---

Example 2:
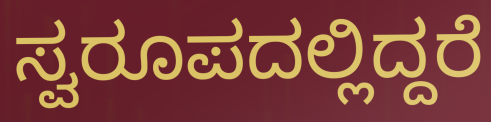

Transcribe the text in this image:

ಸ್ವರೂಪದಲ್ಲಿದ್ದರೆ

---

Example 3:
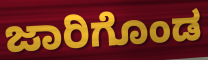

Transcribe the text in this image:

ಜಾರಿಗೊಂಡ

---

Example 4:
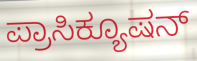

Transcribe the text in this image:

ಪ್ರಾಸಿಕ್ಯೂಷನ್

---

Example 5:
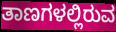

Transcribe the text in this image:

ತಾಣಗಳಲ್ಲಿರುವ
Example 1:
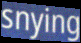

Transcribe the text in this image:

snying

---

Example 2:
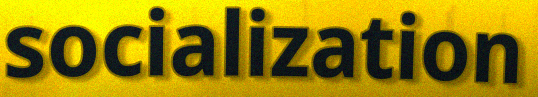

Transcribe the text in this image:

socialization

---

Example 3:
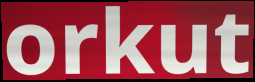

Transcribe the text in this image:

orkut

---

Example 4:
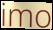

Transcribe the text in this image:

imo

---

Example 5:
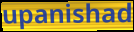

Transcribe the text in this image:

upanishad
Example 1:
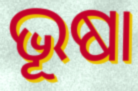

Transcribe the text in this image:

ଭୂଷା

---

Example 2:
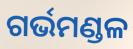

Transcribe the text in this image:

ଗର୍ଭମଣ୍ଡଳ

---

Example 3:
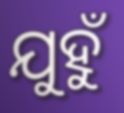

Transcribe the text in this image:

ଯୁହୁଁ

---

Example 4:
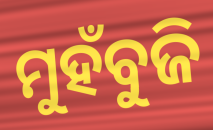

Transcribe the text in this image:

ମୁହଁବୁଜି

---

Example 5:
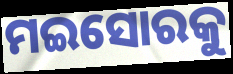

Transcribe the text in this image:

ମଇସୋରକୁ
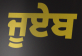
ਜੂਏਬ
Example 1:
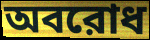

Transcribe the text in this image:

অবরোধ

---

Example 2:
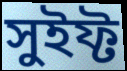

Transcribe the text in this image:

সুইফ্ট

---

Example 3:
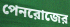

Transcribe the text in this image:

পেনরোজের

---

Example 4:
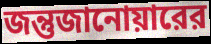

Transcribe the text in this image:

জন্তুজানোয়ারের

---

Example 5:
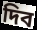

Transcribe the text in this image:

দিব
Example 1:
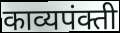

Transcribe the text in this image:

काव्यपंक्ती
:::::
> **Exercise brief**:
Copy every record exactly, without the pictures.

> **Your response**:
---

Example 2:

Transcribe the text in this image:

ಸ್ವರೂಪದಲ್ಲಿದ್ದರೆ

---

Example 3:

Transcribe the text in this image:

ಜಾರಿಗೊಂಡ

---

Example 4:

Transcribe the text in this image:

ಪ್ರಾಸಿಕ್ಯೂಷನ್

---

Example 5:

Transcribe the text in this image:

ತಾಣಗಳಲ್ಲಿರುವ
Example 1:

Transcribe the text in this image:

snying

---

Example 2:

Transcribe the text in this image:

socialization

---

Example 3:

Transcribe the text in this image:

orkut

---

Example 4:

Transcribe the text in this image:

imo

---

Example 5:

Transcribe the text in this image:

upanishad
Example 1:

Transcribe the text in this image:

ଭୂଷା

---

Example 2:

Transcribe the text in this image:

ଗର୍ଭମଣ୍ଡଳ

---

Example 3:

Transcribe the text in this image:

ଯୁହୁଁ

---

Example 4:

Transcribe the text in this image:

ମୁହଁବୁଜି

---

Example 5:

Transcribe the text in this image:

ମଇସୋରକୁ
ਜੂਏਬ
Example 1:

Transcribe the text in this image:

অবরোধ

---

Example 2:

Transcribe the text in this image:

সুইফ্ট

---

Example 3:

Transcribe the text in this image:

পেনরোজের

---

Example 4:

Transcribe the text in this image:

জন্তুজানোয়ারের

---

Example 5:

Transcribe the text in this image:

দিব
Example 1:

Transcribe the text in this image:

काव्यपंक्ती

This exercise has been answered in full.